>>>

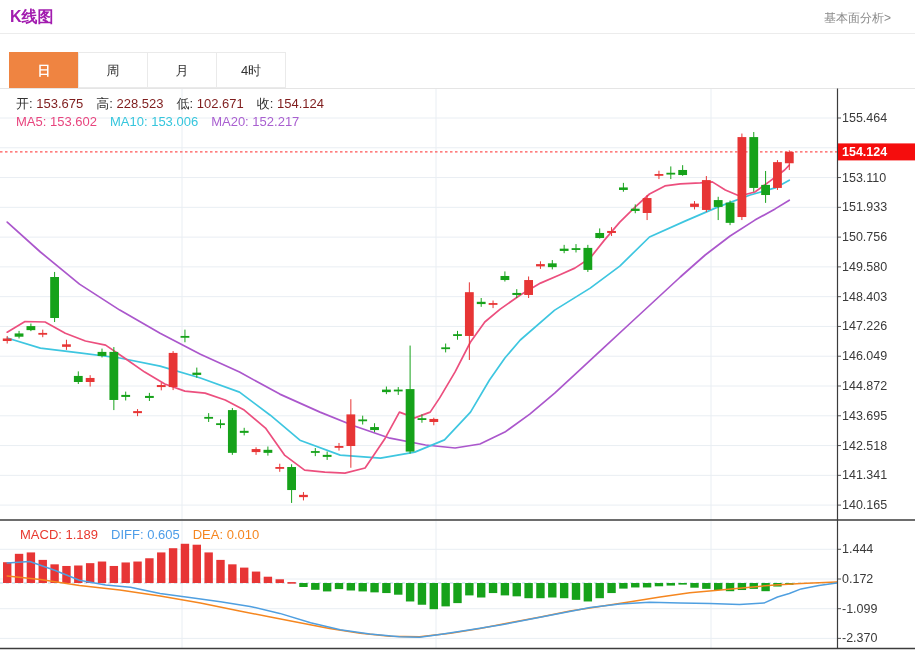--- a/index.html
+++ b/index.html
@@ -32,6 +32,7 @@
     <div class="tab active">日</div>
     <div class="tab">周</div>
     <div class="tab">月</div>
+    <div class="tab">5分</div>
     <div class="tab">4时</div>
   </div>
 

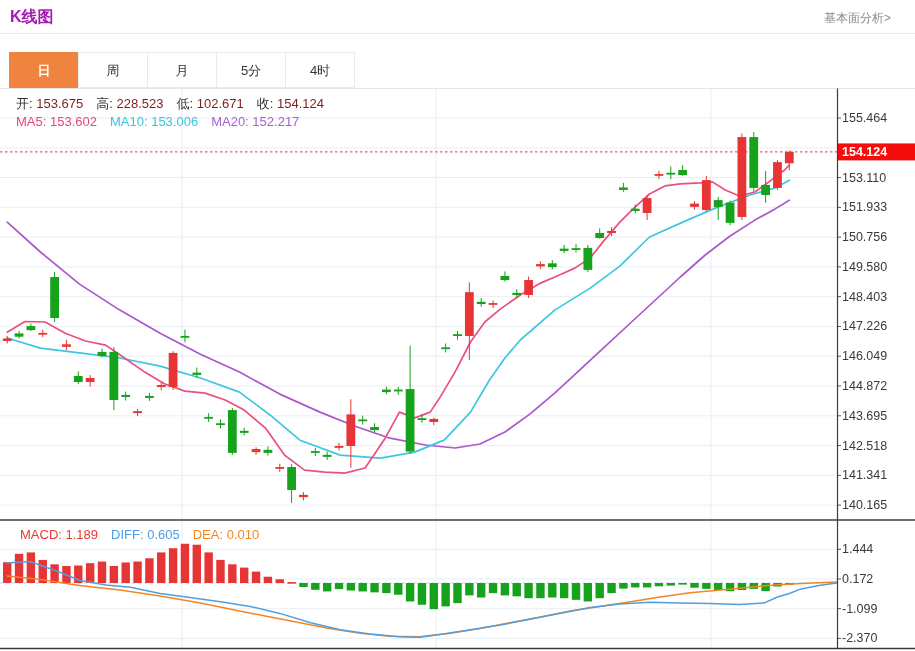--- a/index.html
+++ b/index.html
@@ -16,7 +16,7 @@
   .legend .pair{margin-right:13px}
   .legend .lbl{color:#333}
   #ohlc-row{left:16px;top:95px}
-  #ohlc-row .val{color:#7f1d1d}
+  #ohlc-row .val{color:#6d28d9}
   #ma-row{left:16px;top:114px}
   #macd-row{left:20px;top:527px}
   #chart-svg{position:absolute;left:0;top:0;z-index:1}

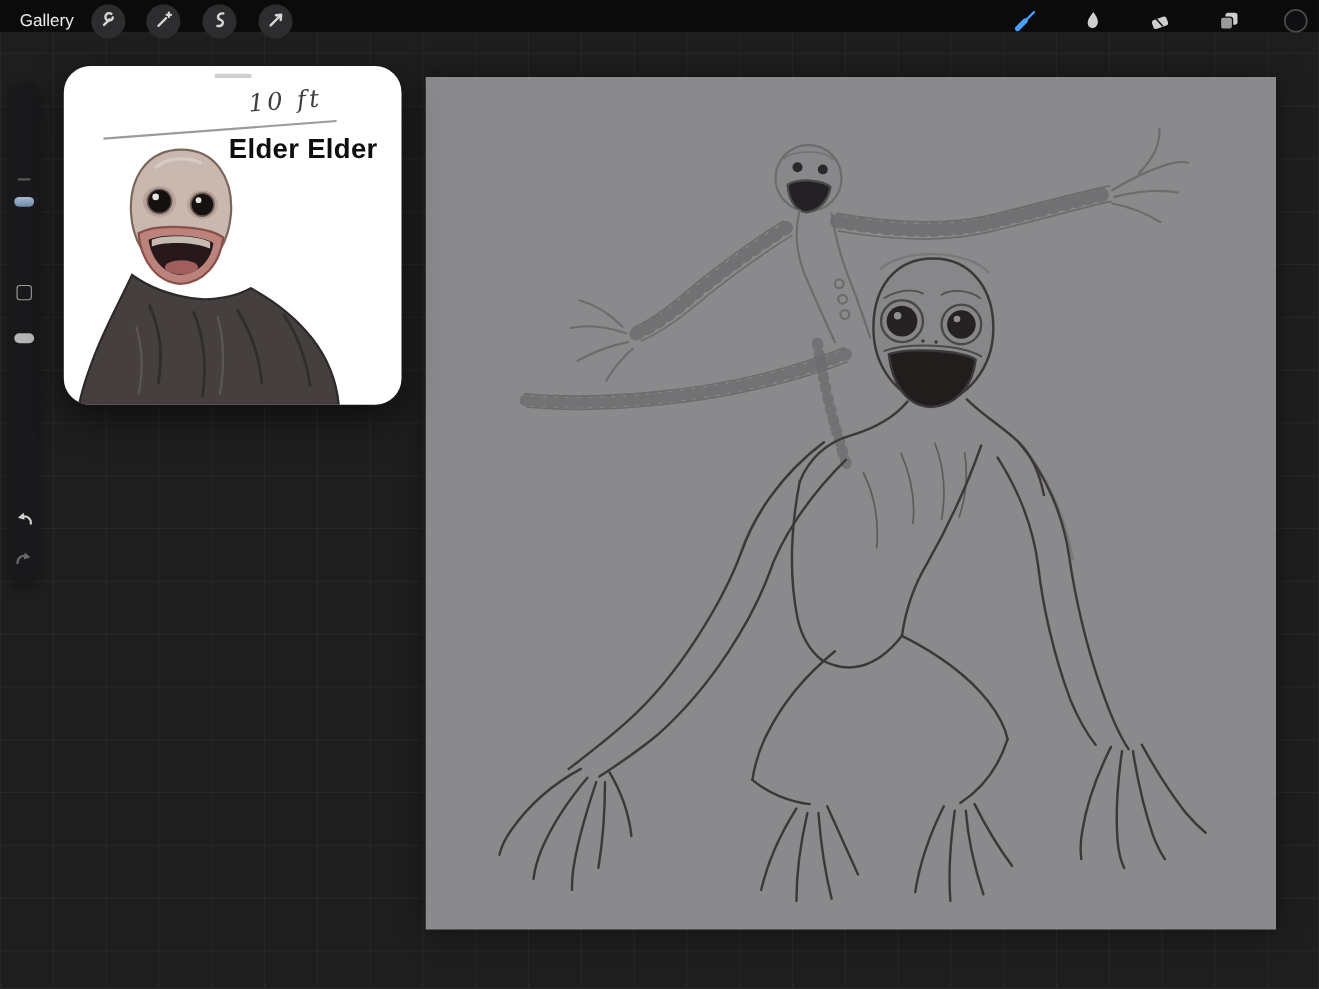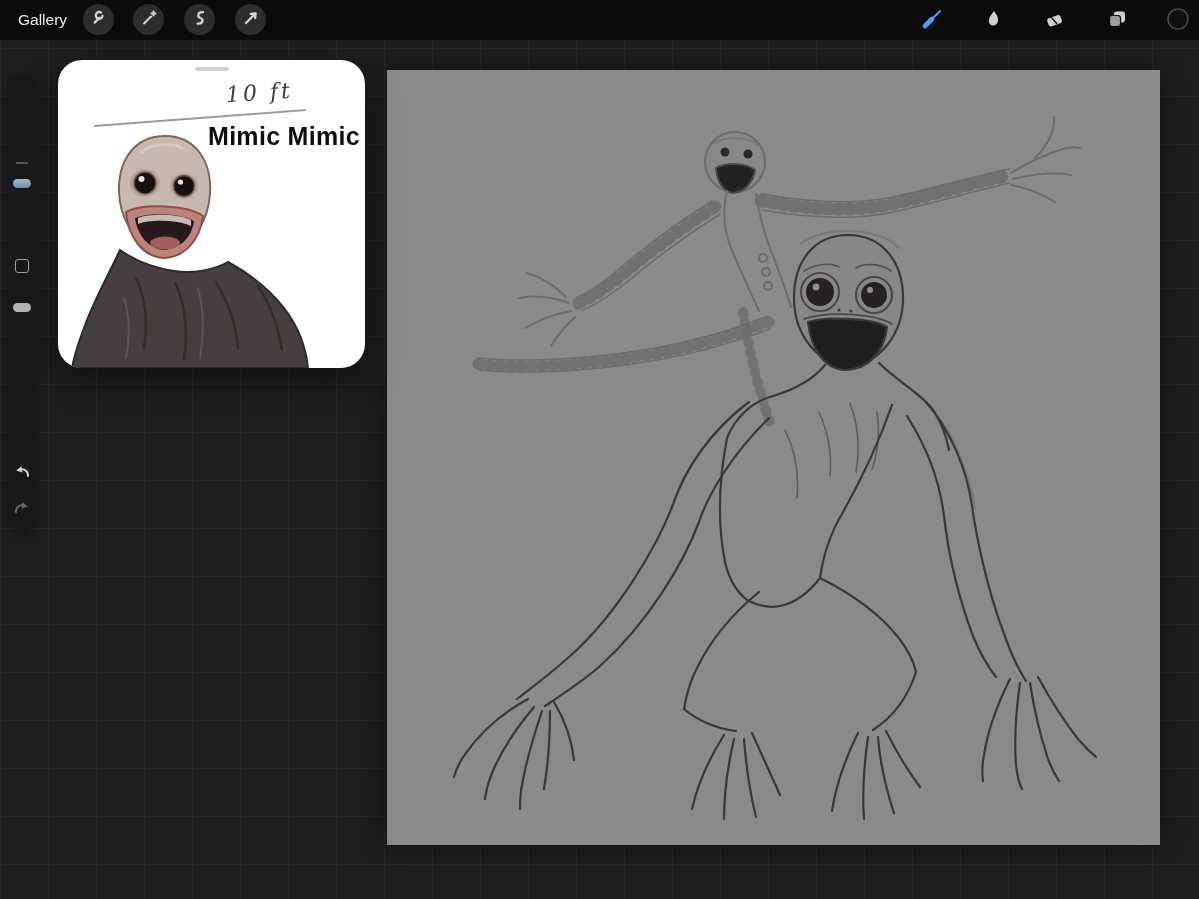--- a/index.html
+++ b/index.html
@@ -16,7 +16,7 @@
 
   
   .topbar {
-    position:absolute; top:0; left:0; width:1199px; height:40px;
+    position:absolute; top:0; left:0; width:1199px; height:29px;
     background:#0b0b0c; z-index:30;
   }
   .gallery-btn {

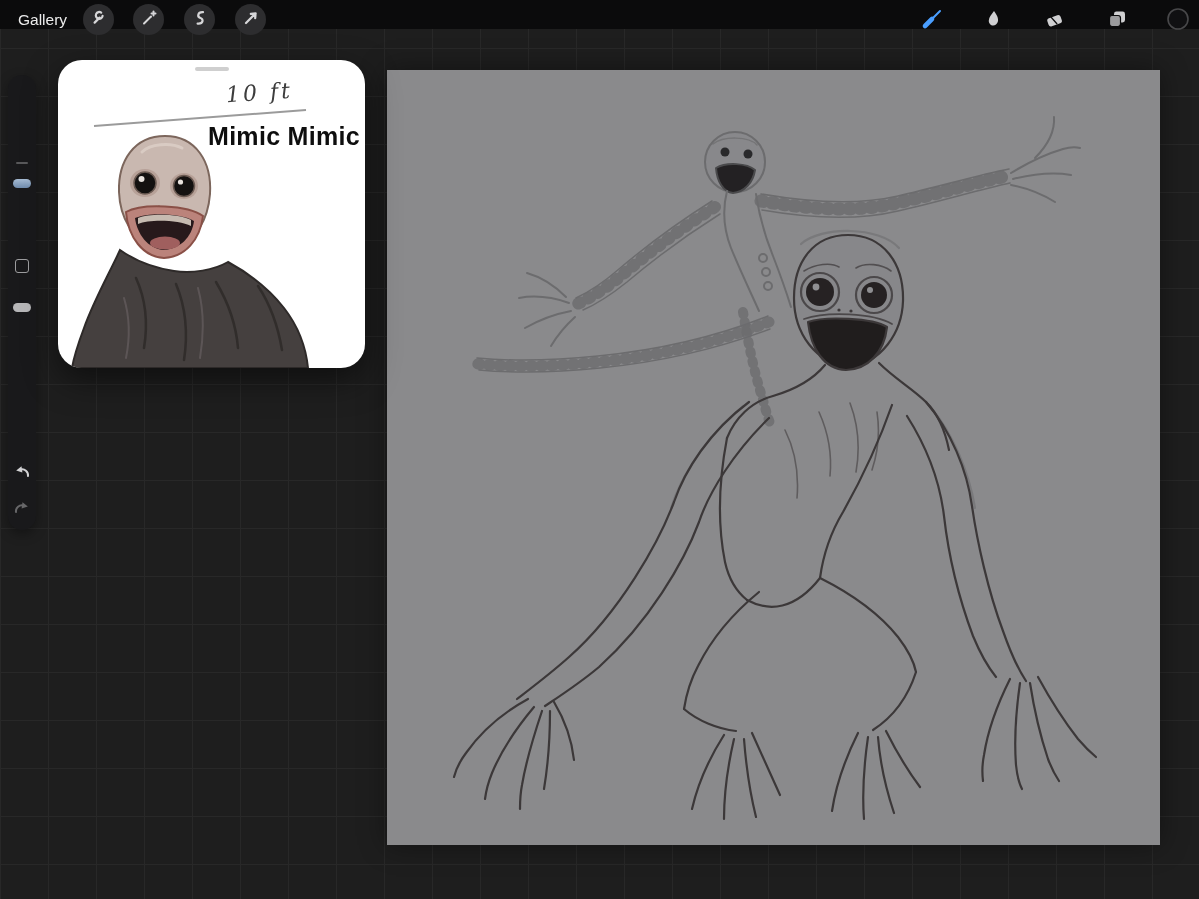--- a/index.html
+++ b/index.html
@@ -220,7 +220,7 @@
   </svg>
   <div class="ref-handle"></div>
   <div class="ref-height">10 ft</div>
-  <div class="ref-title">Mimic Mimic</div>
+  <div class="ref-title">Elder Elder</div>
 </section>
 
 <main class="canvas">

<<<

■ **The problem**: Pictures excluded, repeat the material above from its first line through the line containing "left:0; width:1199px; height:40px;", both included.

■ **Answer area**:
--- a/index.html
+++ b/index.html
@@ -32,6 +32,7 @@
     <div class="tab active">日</div>
     <div class="tab">周</div>
     <div class="tab">月</div>
+    <div class="tab">5分</div>
     <div class="tab">4时</div>
   </div>
 

--- a/index.html
+++ b/index.html
@@ -16,7 +16,7 @@
   .legend .pair{margin-right:13px}
   .legend .lbl{color:#333}
   #ohlc-row{left:16px;top:95px}
-  #ohlc-row .val{color:#7f1d1d}
+  #ohlc-row .val{color:#6d28d9}
   #ma-row{left:16px;top:114px}
   #macd-row{left:20px;top:527px}
   #chart-svg{position:absolute;left:0;top:0;z-index:1}

--- a/index.html
+++ b/index.html
@@ -16,7 +16,7 @@
 
   
   .topbar {
-    position:absolute; top:0; left:0; width:1199px; height:40px;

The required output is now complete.